Ce n’est pas tous les jours qu’une cérémonie de remise de prix renaît après avoir été considérée comme morte et enterrée. La Presse a organisé une table ronde avec les architectes du retour du Gala Québec Cinéma. Compte rendu.

Rebondir

Octobre 2022. Radio-Canada annonce qu’elle débranche le Gala Québec Cinéma, qu’elle présente depuis 2003. À Québec Cinéma, l’organisme responsable de la cérémonie, la surprise est totale.

Dominique Dugas, directeur général de Québec Cinéma : « C’était assez soudain.
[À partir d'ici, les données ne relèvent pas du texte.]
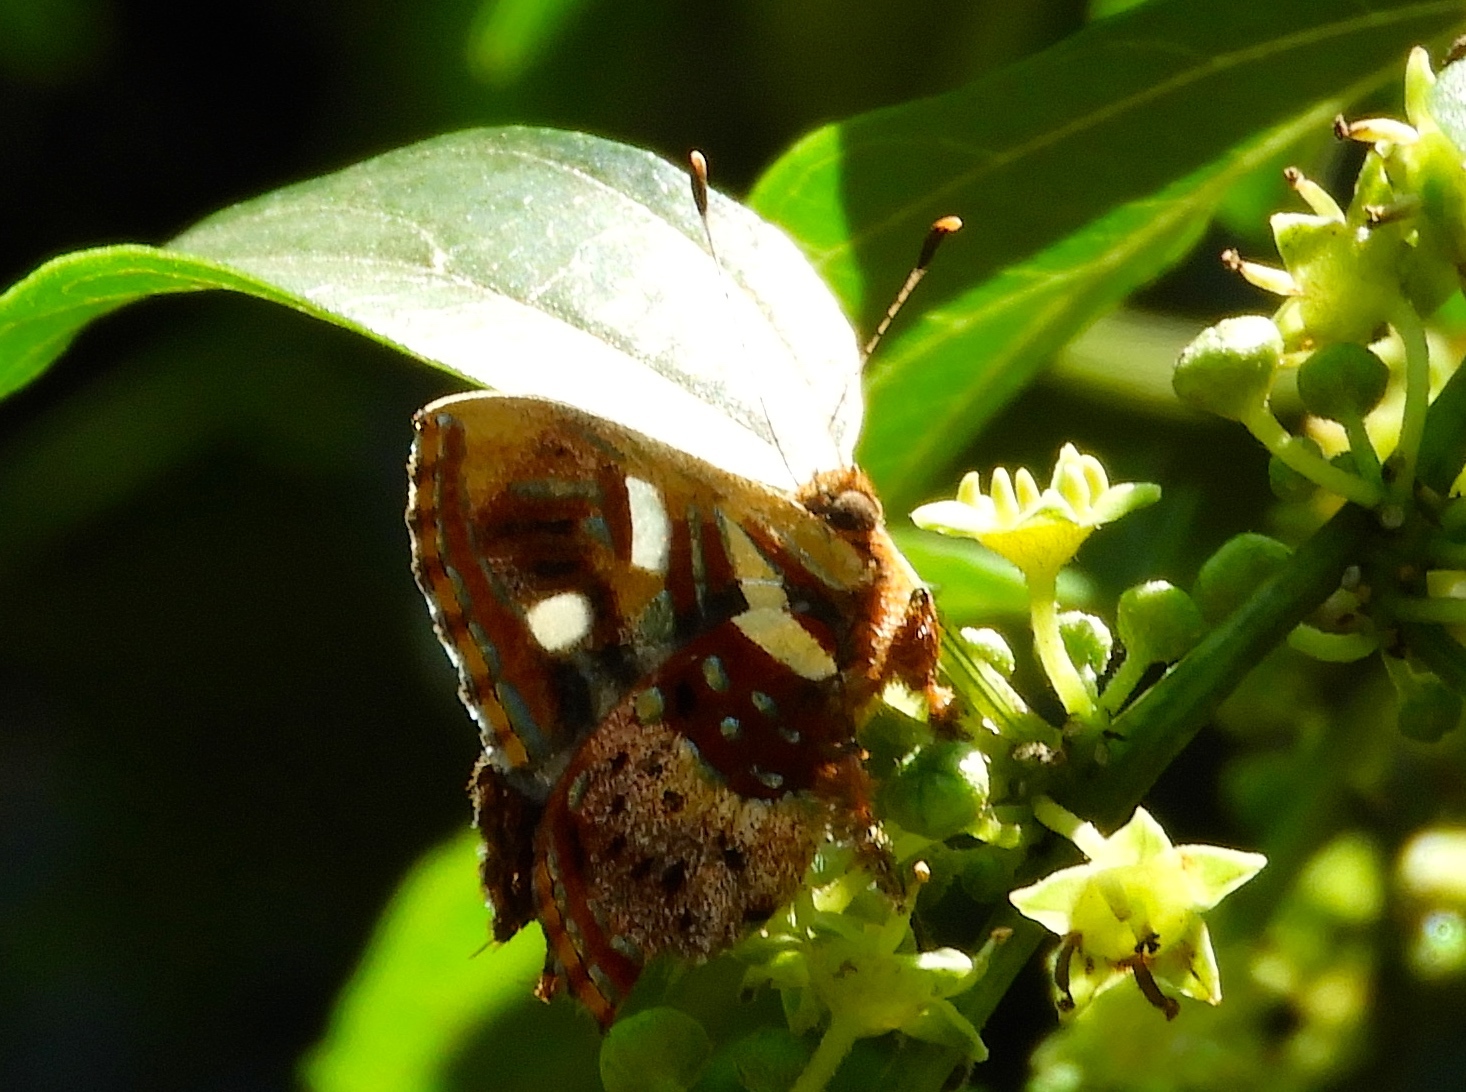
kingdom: Animalia
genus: Anteros
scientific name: Anteros carausius
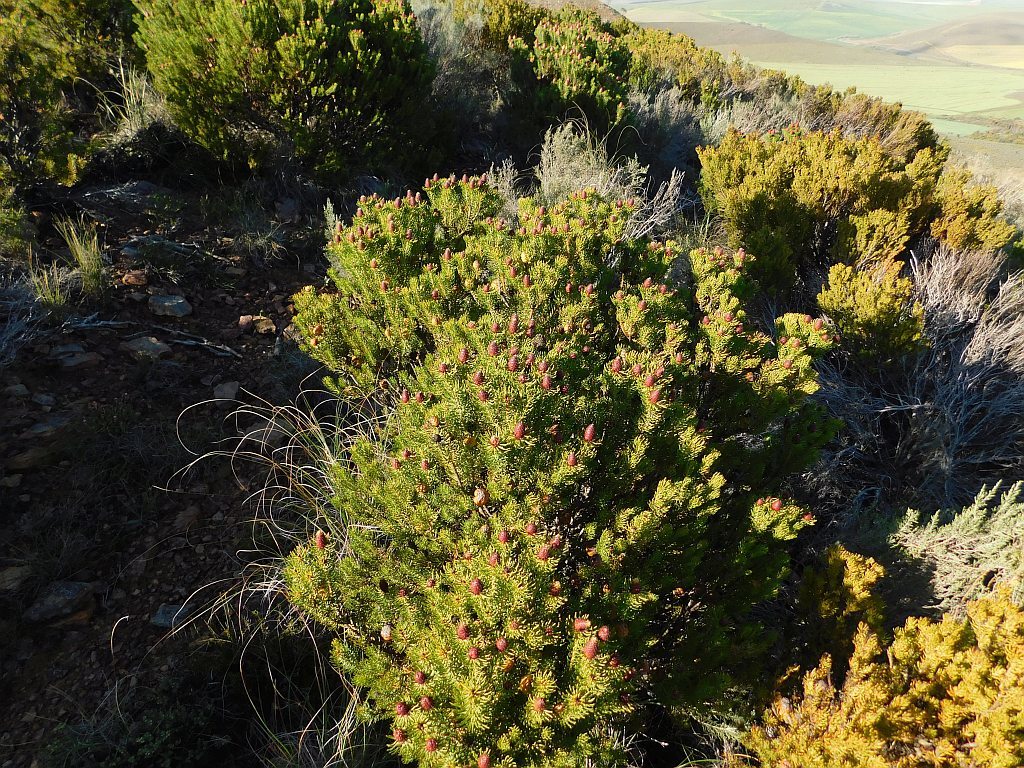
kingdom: Plantae
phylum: Tracheophyta
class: Magnoliopsida
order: Proteales
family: Proteaceae
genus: Leucadendron
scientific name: Leucadendron teretifolium
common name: Needle-leaf conebush
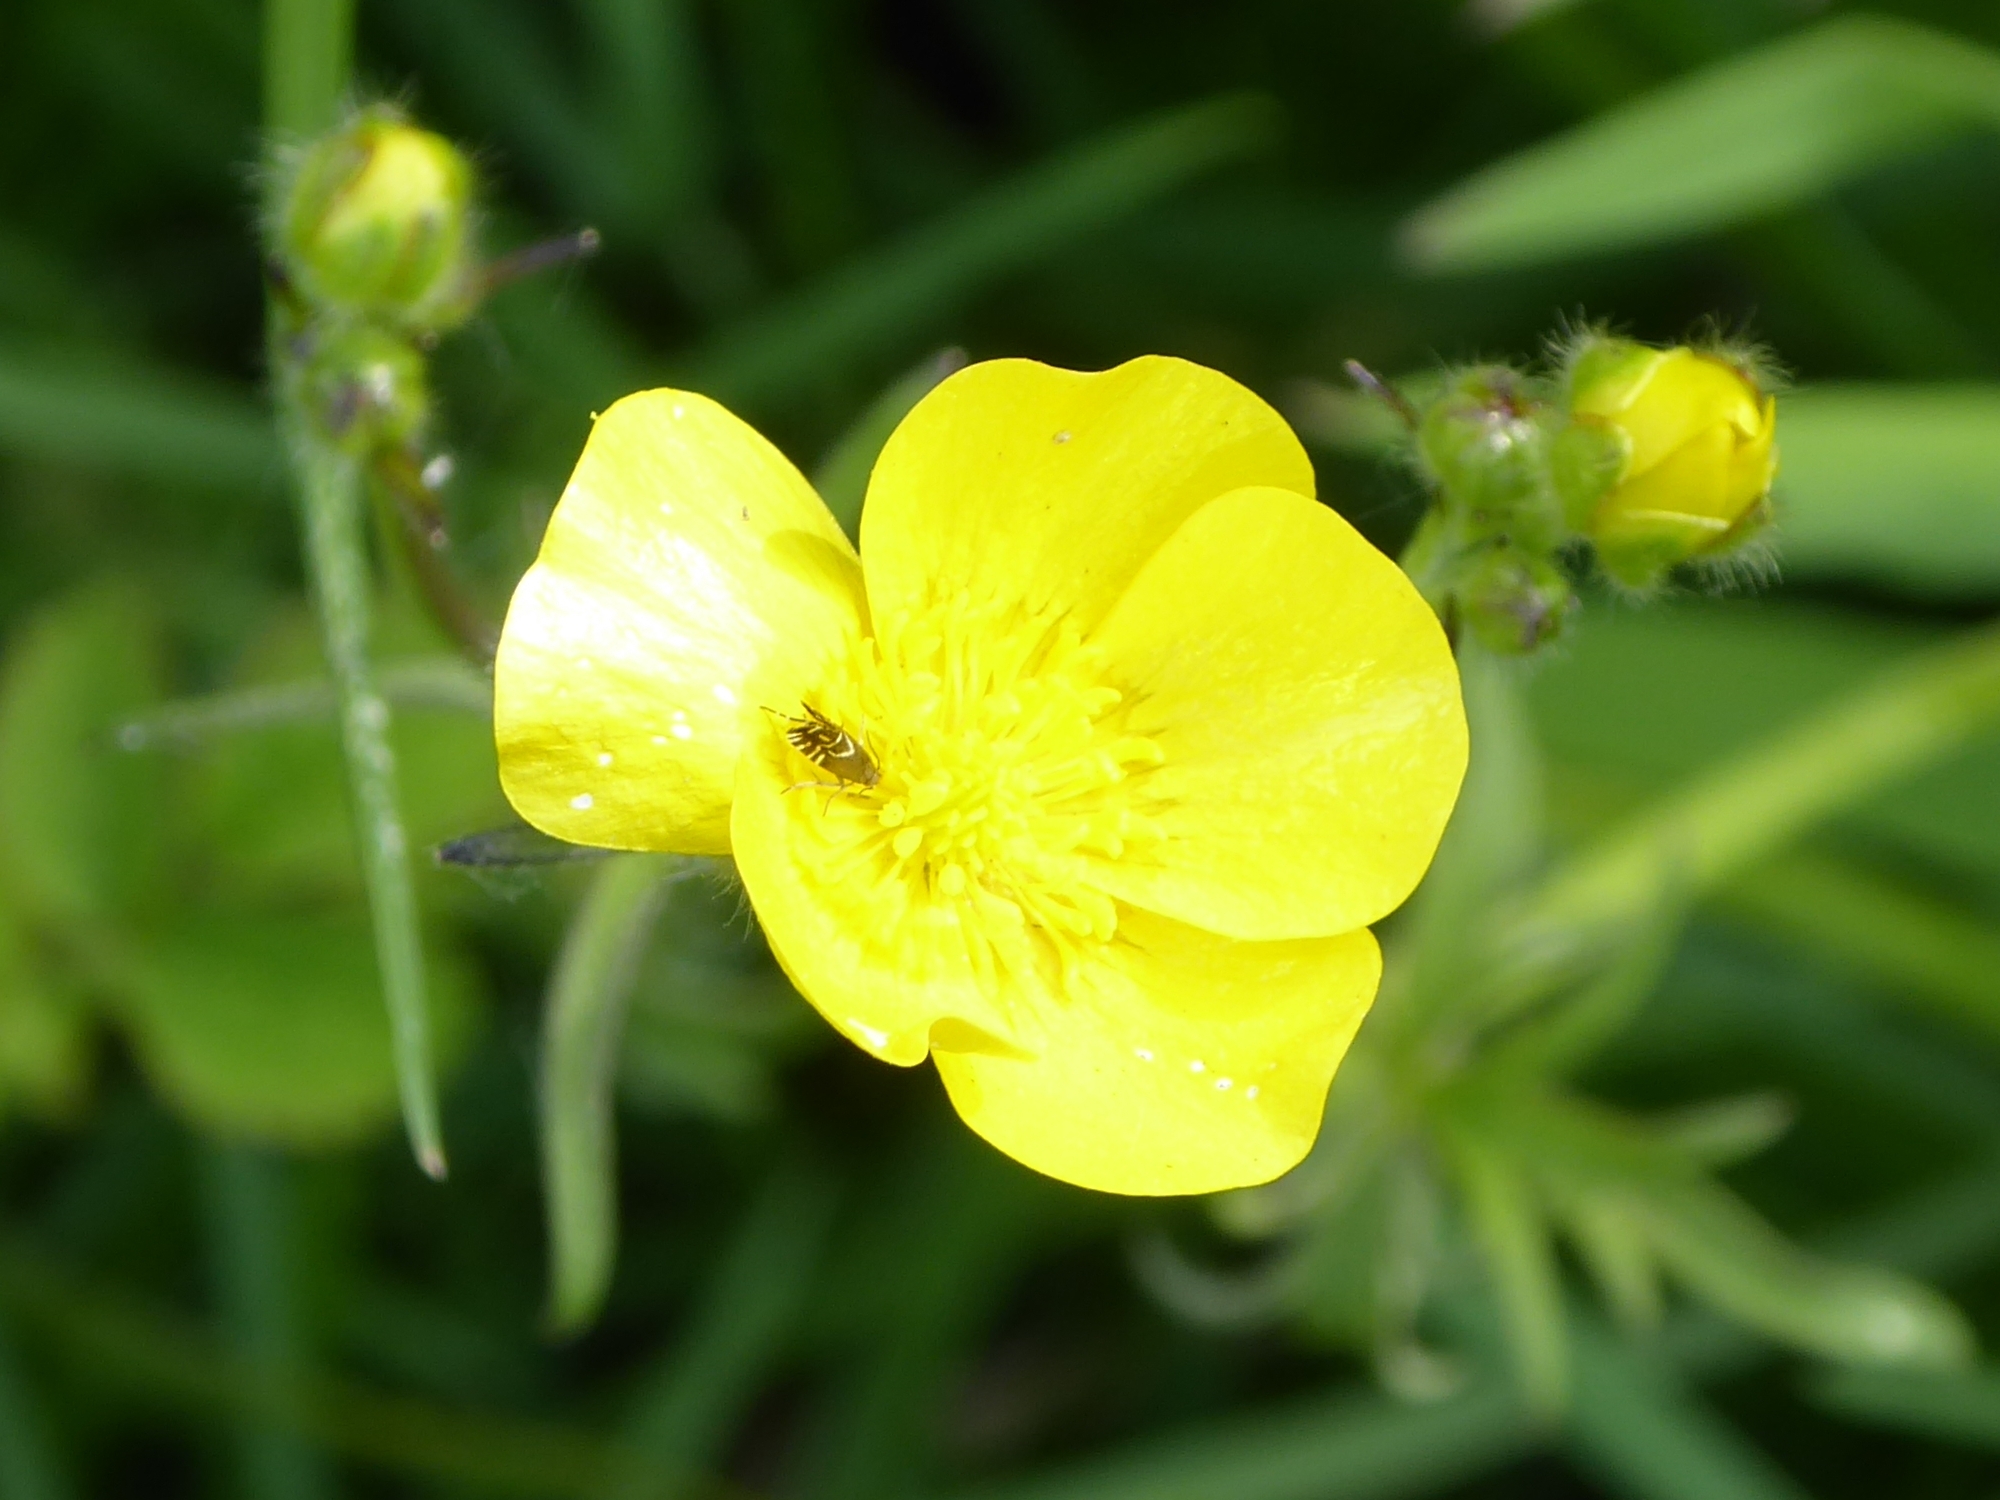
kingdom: Animalia
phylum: Arthropoda
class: Insecta
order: Lepidoptera
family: Glyphipterigidae
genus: Glyphipterix
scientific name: Glyphipterix simpliciella
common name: Cocksfoot moth
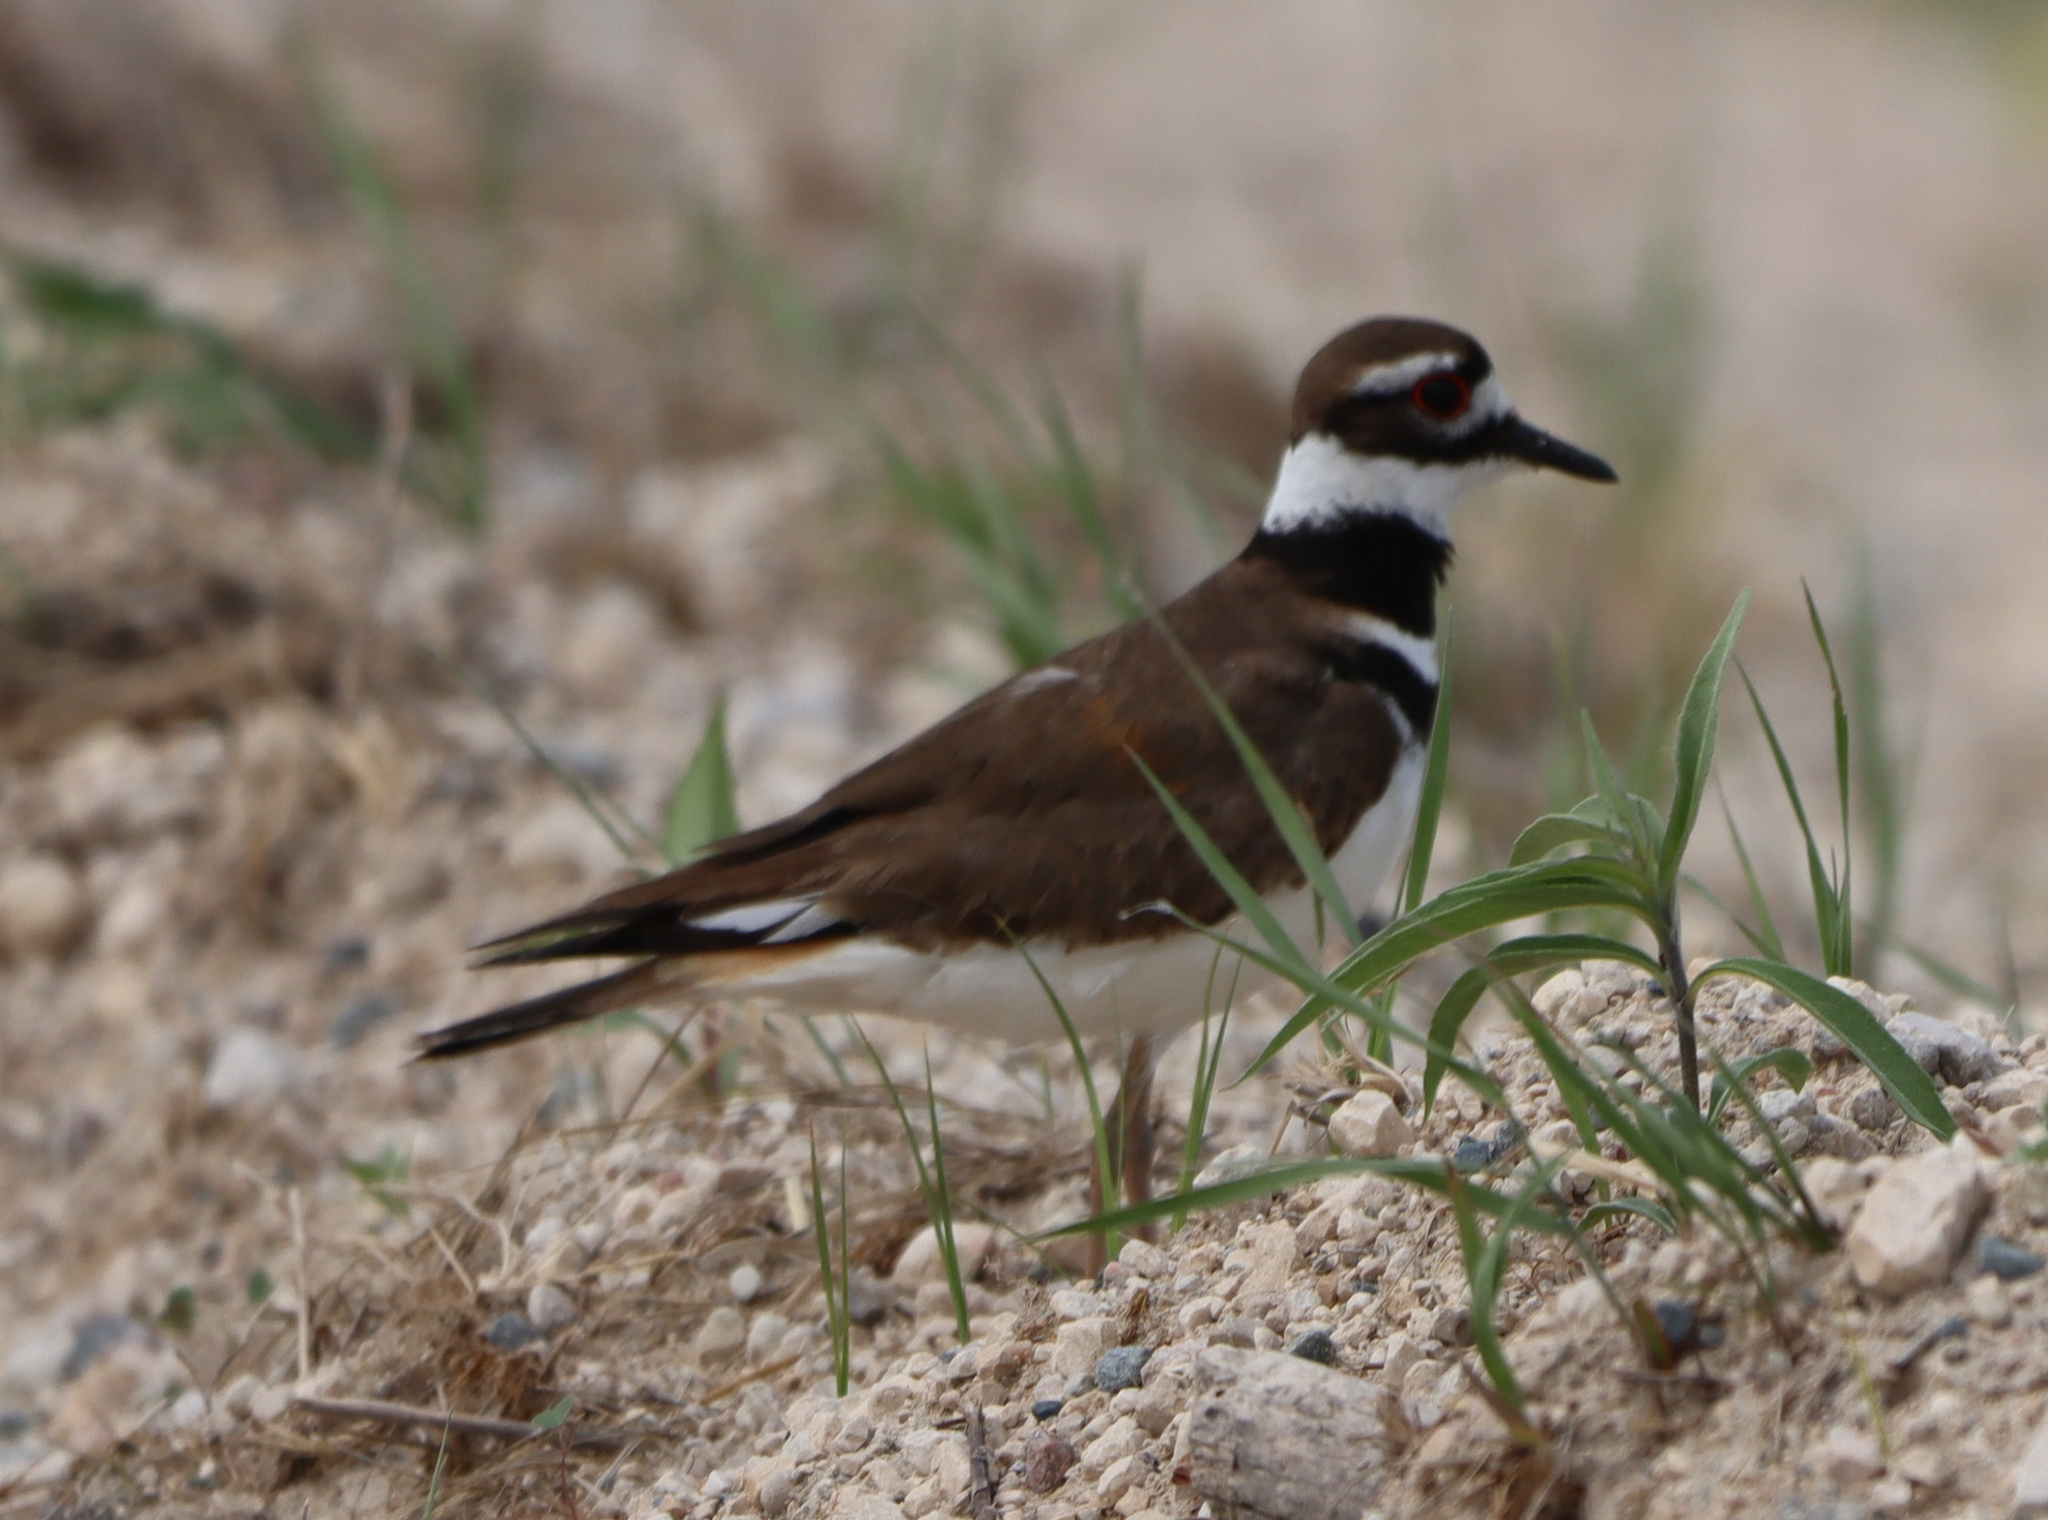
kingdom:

La directrice générale en place, Sylvie Quenneville, s’est tout de suite activée auprès du milieu. Des personnes sont allées rencontrer le ministre [Mathieu] Lacombe. »

Suzane Landry, vice-présidente, Développement de contenu, programmation et information chez Bell Média (Noovo) : « Quand Radio-Canada a laissé tomber le gala, Québec Cinéma m’a rencontrée. Je n’ai pas été difficile à convaincre. Parce que c’était une association naturelle. Bell Média est partenaire des Rendez-vous Québec Cinéma depuis longtemps. On achète une vingtaine de films québécois par année pour alimenter nos plateformes. Et plus que jamais, c’est important de célébrer notre cinéma. Pour convaincre les gens d’aller voir des films québécois, il faut leur donner une vitrine.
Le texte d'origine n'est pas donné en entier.